Graphic showing the Covid-19 virus

Our particle physics and cosmology research students are using their knowledge of maths and big data in the fight against Covid-19.

They are part of a team of experts, comprised of United Nations’ (UN) personnel and academics, who are working to model the spread of the virus in different scenarios.

The team’s computer generated models can help predict what the best public health interventions and measures could be to limit the effects of the disease.

Covid-19 threat

Researchers have been applying their model to the Kutupalong-Batukhali Expansion Site region of the Cox’s Bazar refugee operation in Bangladesh.

The site houses almost 600,000 people and the spread of Covid-19 is a real threat in such a heavily populated environment with poor sanitation.

Measures that have been used to slow the spread of the virus, like social distancing and household quarantining, are not always possible in the overcrowded conditions.

Researchers, including Durham’s experts, have focused their modelling on the movement of people within the settlement to explore where and how they may interact.

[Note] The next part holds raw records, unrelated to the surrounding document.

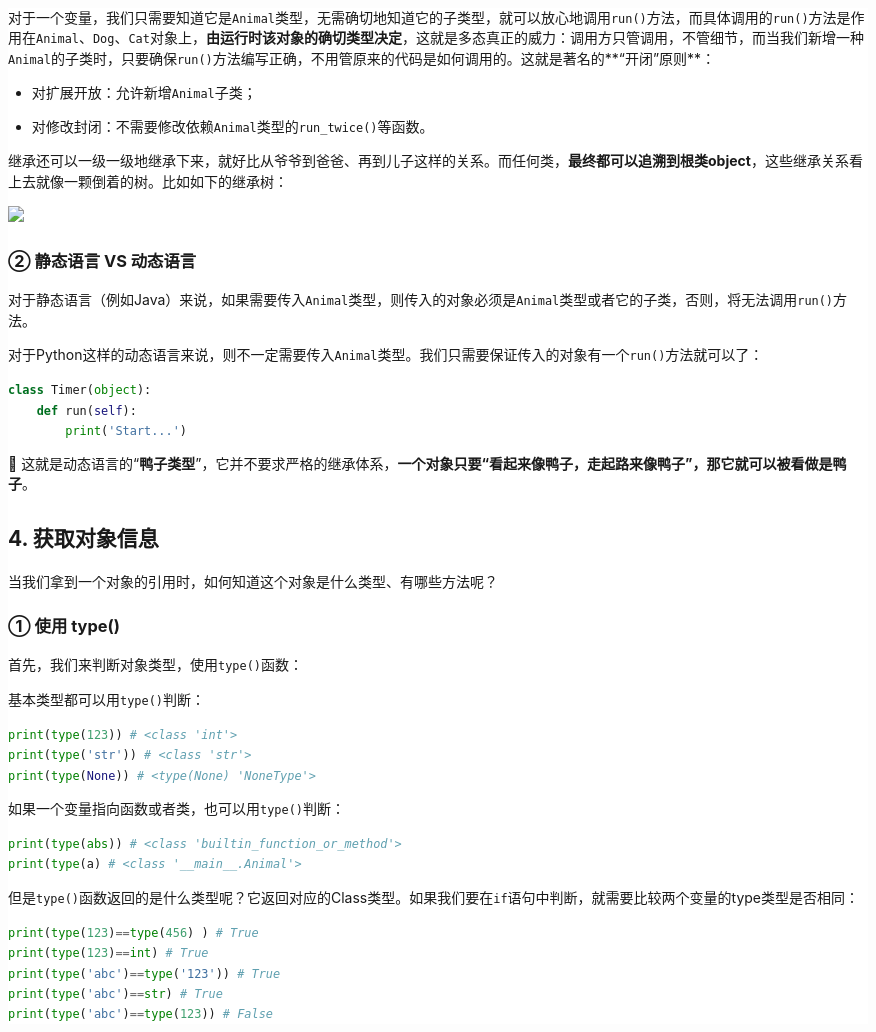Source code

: 对于一个变量，我们只需要知道它是`Animal`类型，无需确切地知道它的子类型，就可以放心地调用`run()`方法，而具体调用的`run()`方法是作用在`Animal`、`Dog`、`Cat`对象上，**由运行时该对象的确切类型决定**，这就是多态真正的威力：调用方只管调用，不管细节，而当我们新增一种`Animal`的子类时，只要确保`run()`方法编写正确，不用管原来的代码是如何调用的。这就是著名的**“开闭”原则**：

- 对扩展开放：允许新增`Animal`子类；

- 对修改封闭：不需要修改依赖`Animal`类型的`run_twice()`等函数。

继承还可以一级一级地继承下来，就好比从爷爷到爸爸、再到儿子这样的关系。而任何类，**最终都可以追溯到根类object**，这些继承关系看上去就像一颗倒着的树。比如如下的继承树：

![](https://gitee.com/veal98/images/raw/master/img/20200604111558.png)

### ② 静态语言 VS 动态语言

对于静态语言（例如Java）来说，如果需要传入`Animal`类型，则传入的对象必须是`Animal`类型或者它的子类，否则，将无法调用`run()`方法。

对于Python这样的动态语言来说，则不一定需要传入`Animal`类型。我们只需要保证传入的对象有一个`run()`方法就可以了：

```python
class Timer(object):
    def run(self):
        print('Start...')
```

🚩 这就是动态语言的“**鸭子类型**”，它并不要求严格的继承体系，**一个对象只要“看起来像鸭子，走起路来像鸭子”，那它就可以被看做是鸭子**。

## 4. 获取对象信息

当我们拿到一个对象的引用时，如何知道这个对象是什么类型、有哪些方法呢？

### ① 使用 type()

首先，我们来判断对象类型，使用`type()`函数：

基本类型都可以用`type()`判断：

```python
print(type(123)) # <class 'int'>
print(type('str')) # <class 'str'>
print(type(None)) # <type(None) 'NoneType'>
```

如果一个变量指向函数或者类，也可以用`type()`判断：

```python
print(type(abs)) # <class 'builtin_function_or_method'>
print(type(a) # <class '__main__.Animal'>
```

但是`type()`函数返回的是什么类型呢？它返回对应的Class类型。如果我们要在`if`语句中判断，就需要比较两个变量的type类型是否相同：

```python
print(type(123)==type(456) ) # True
print(type(123)==int) # True
print(type('abc')==type('123')) # True
print(type('abc')==str) # True
print(type('abc')==type(123)) # False
```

Using existing data they looked to identify places where people might gather, such as water pumps and aid distribution centres.

They also looked at where people live and where they might go during the day to simulate their daily routines and interactions.

Effective interventions

This information allows them to model what might happen if no additional measures were taken against Covid-19 and how useful different interventions might be.

One of the areas modelled was the effect of using face masks in certain locations across the settlement.

As a result the team found that face masks could be an effective measure to curb the spread of the virus in these areas.

Their model is being used by experts in the settlement, technical teams at the UN and researchers to adapt other scenarios so they replicate those faced by people on the ground.

The team is also designing a tool that will allow relief organisations, decision makers and modellers to visualise multiple scenarios at the same time in order to determine what interventions could work best.